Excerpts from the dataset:
-------------------------

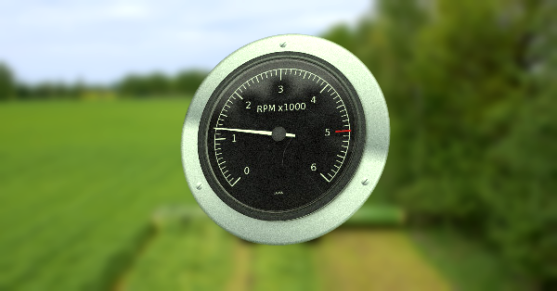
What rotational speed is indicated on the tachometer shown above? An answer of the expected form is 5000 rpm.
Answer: 1200 rpm
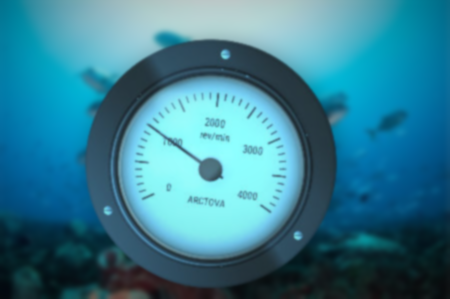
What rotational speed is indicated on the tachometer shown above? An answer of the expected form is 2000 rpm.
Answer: 1000 rpm
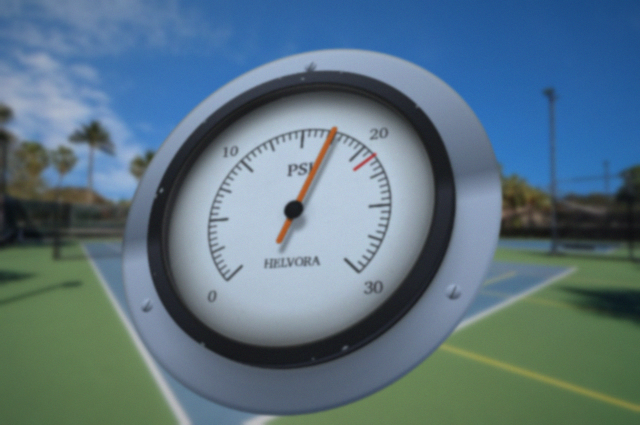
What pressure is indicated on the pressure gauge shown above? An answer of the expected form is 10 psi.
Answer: 17.5 psi
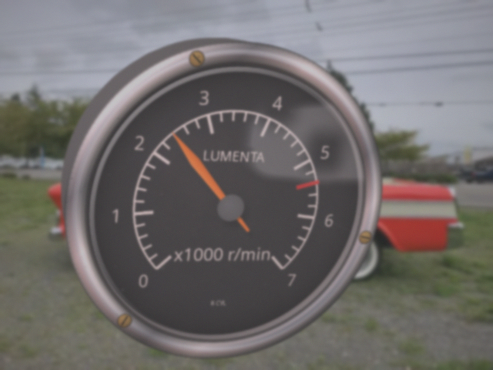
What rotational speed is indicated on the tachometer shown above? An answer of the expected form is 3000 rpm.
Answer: 2400 rpm
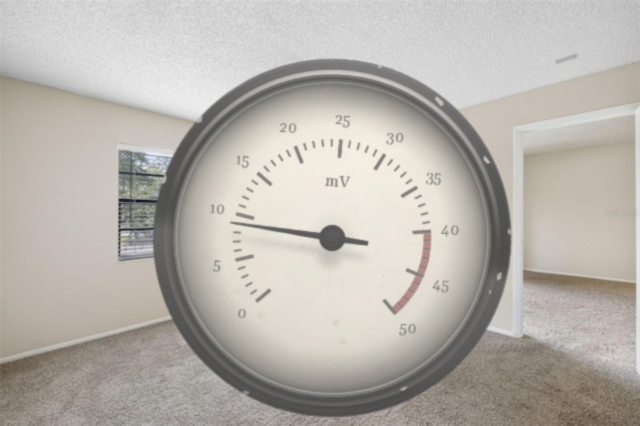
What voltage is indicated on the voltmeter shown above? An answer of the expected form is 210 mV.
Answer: 9 mV
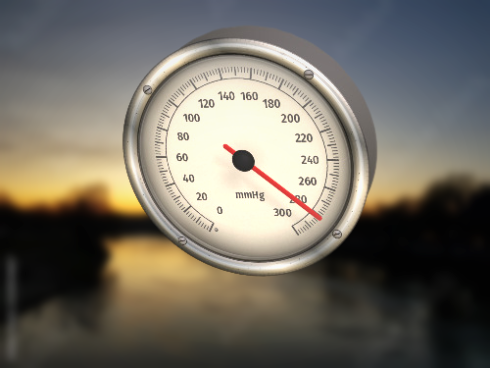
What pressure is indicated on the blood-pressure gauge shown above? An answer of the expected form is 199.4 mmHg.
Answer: 280 mmHg
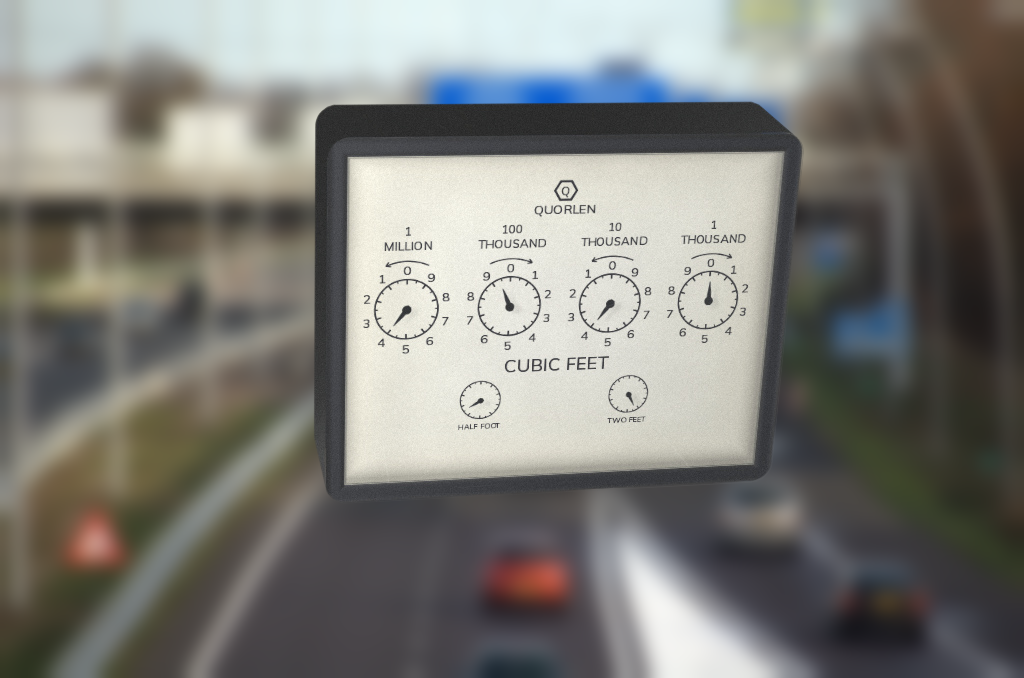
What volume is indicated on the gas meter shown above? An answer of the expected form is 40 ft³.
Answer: 394000 ft³
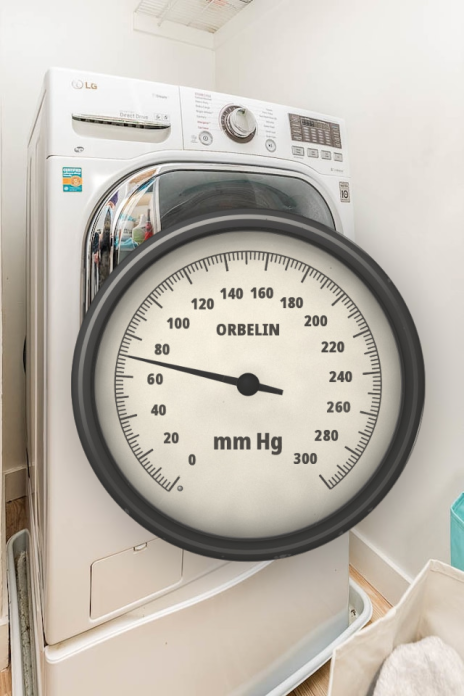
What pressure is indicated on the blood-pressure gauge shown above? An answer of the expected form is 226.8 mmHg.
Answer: 70 mmHg
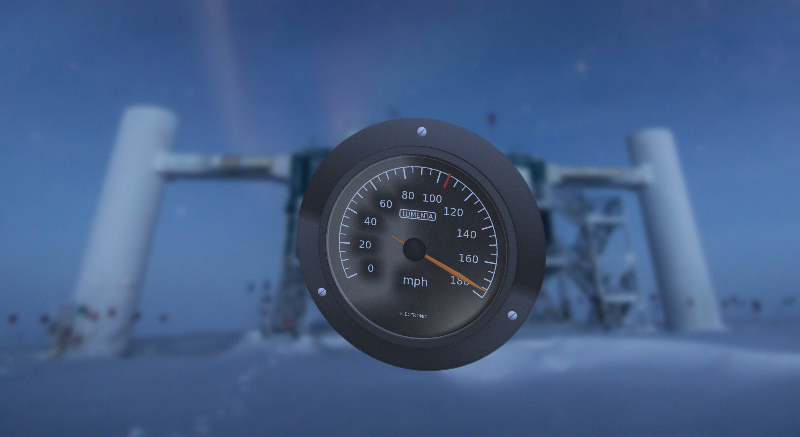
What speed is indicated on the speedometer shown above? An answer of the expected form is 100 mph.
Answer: 175 mph
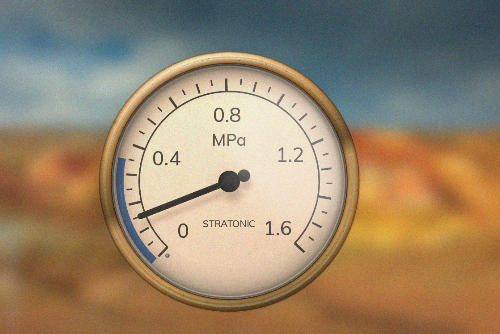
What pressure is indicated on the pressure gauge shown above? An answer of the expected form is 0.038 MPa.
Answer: 0.15 MPa
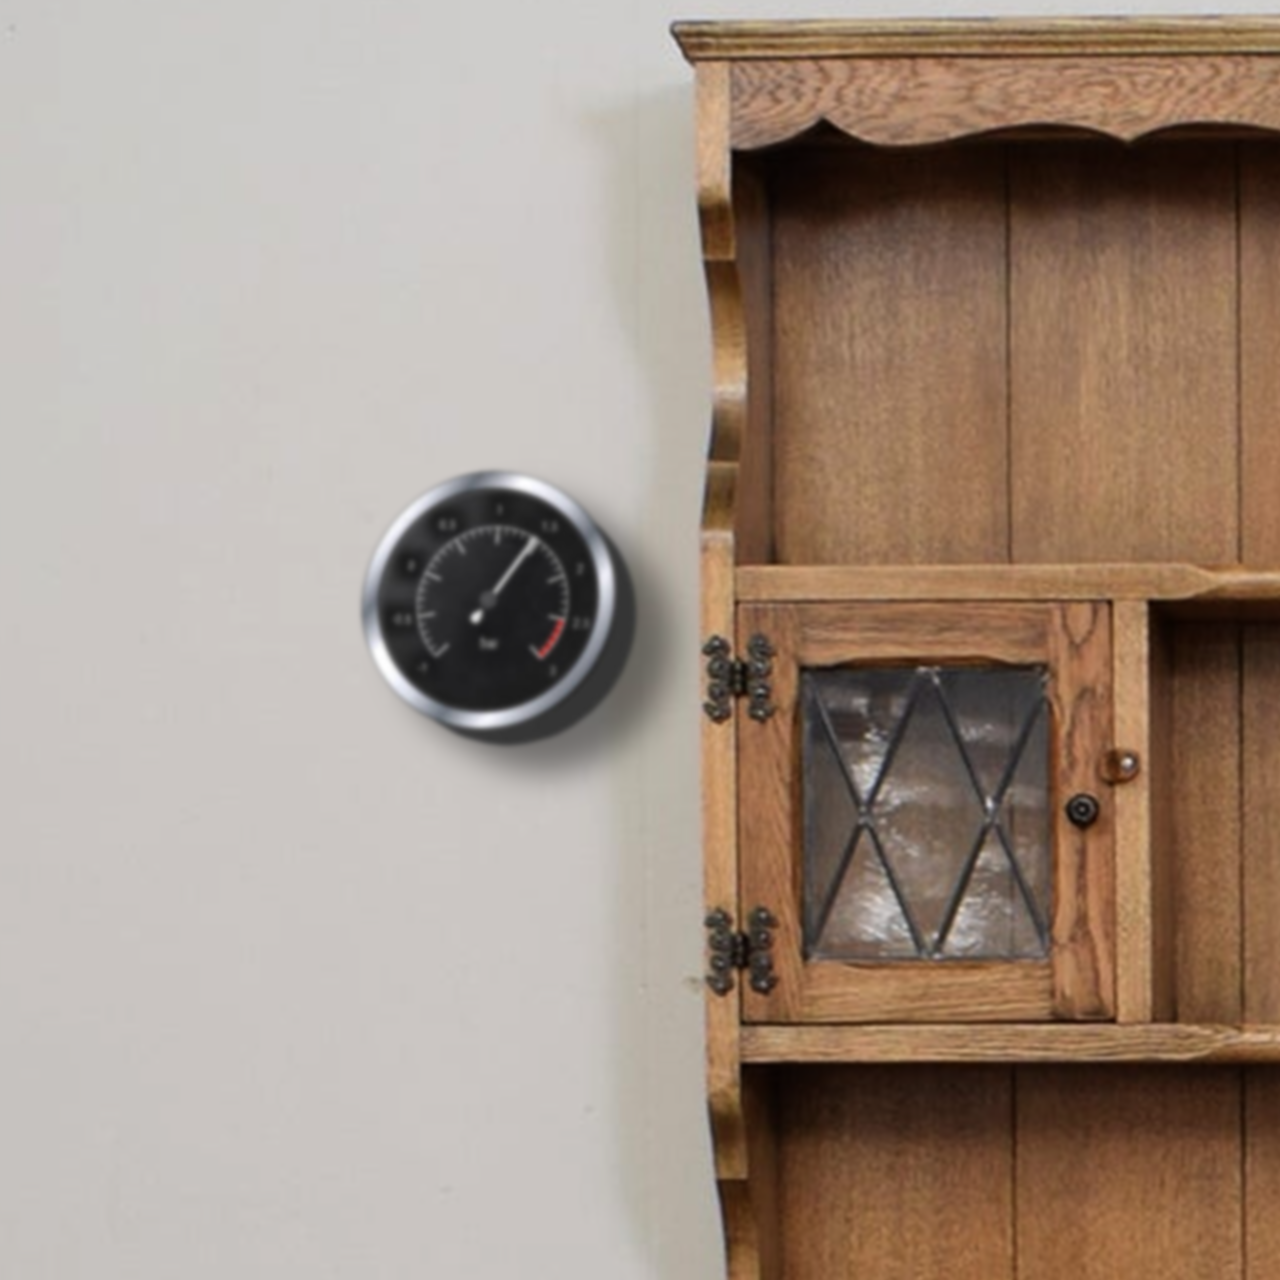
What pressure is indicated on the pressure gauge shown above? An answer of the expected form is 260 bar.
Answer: 1.5 bar
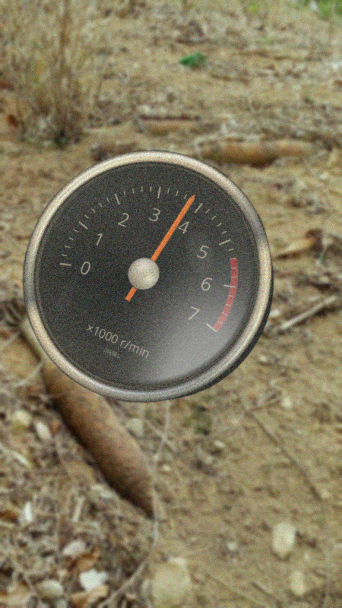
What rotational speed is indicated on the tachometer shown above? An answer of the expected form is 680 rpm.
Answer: 3800 rpm
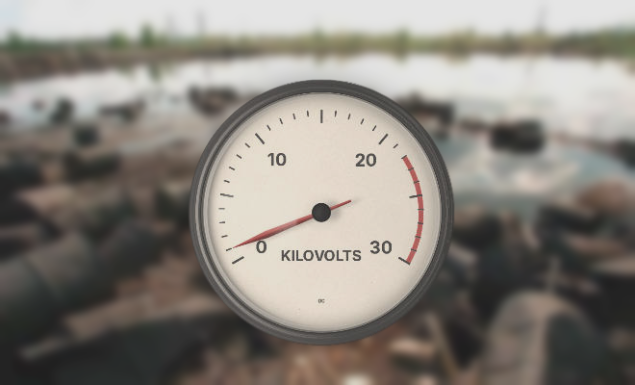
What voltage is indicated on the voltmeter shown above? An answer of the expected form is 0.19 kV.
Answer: 1 kV
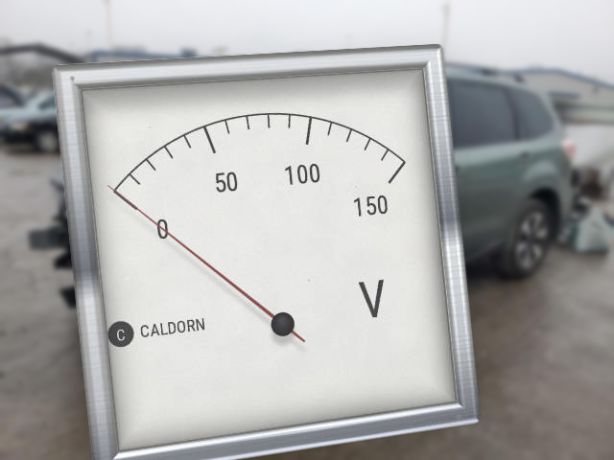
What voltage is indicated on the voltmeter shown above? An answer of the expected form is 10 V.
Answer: 0 V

-------------------------

### [TASK REQUIREMENTS]
Print all of the records above line for line, without any changes, and leave out the pictures.

### [RESPONSE AREA]
What rotational speed is indicated on the tachometer shown above? An answer of the expected form is 5000 rpm.
Answer: 1200 rpm
What rotational speed is indicated on the tachometer shown above? An answer of the expected form is 2000 rpm.
Answer: 1000 rpm
What pressure is indicated on the pressure gauge shown above? An answer of the expected form is 10 psi.
Answer: 17.5 psi
What rotational speed is indicated on the tachometer shown above? An answer of the expected form is 3000 rpm.
Answer: 2400 rpm
What voltage is indicated on the voltmeter shown above? An answer of the expected form is 210 mV.
Answer: 9 mV
What pressure is indicated on the blood-pressure gauge shown above? An answer of the expected form is 199.4 mmHg.
Answer: 280 mmHg
What volume is indicated on the gas meter shown above? An answer of the expected form is 40 ft³.
Answer: 394000 ft³
What pressure is indicated on the blood-pressure gauge shown above? An answer of the expected form is 226.8 mmHg.
Answer: 70 mmHg
What speed is indicated on the speedometer shown above? An answer of the expected form is 100 mph.
Answer: 175 mph
What pressure is indicated on the pressure gauge shown above? An answer of the expected form is 0.038 MPa.
Answer: 0.15 MPa
What pressure is indicated on the pressure gauge shown above? An answer of the expected form is 260 bar.
Answer: 1.5 bar
What rotational speed is indicated on the tachometer shown above? An answer of the expected form is 680 rpm.
Answer: 3800 rpm
What voltage is indicated on the voltmeter shown above? An answer of the expected form is 0.19 kV.
Answer: 1 kV
What voltage is indicated on the voltmeter shown above? An answer of the expected form is 10 V.
Answer: 0 V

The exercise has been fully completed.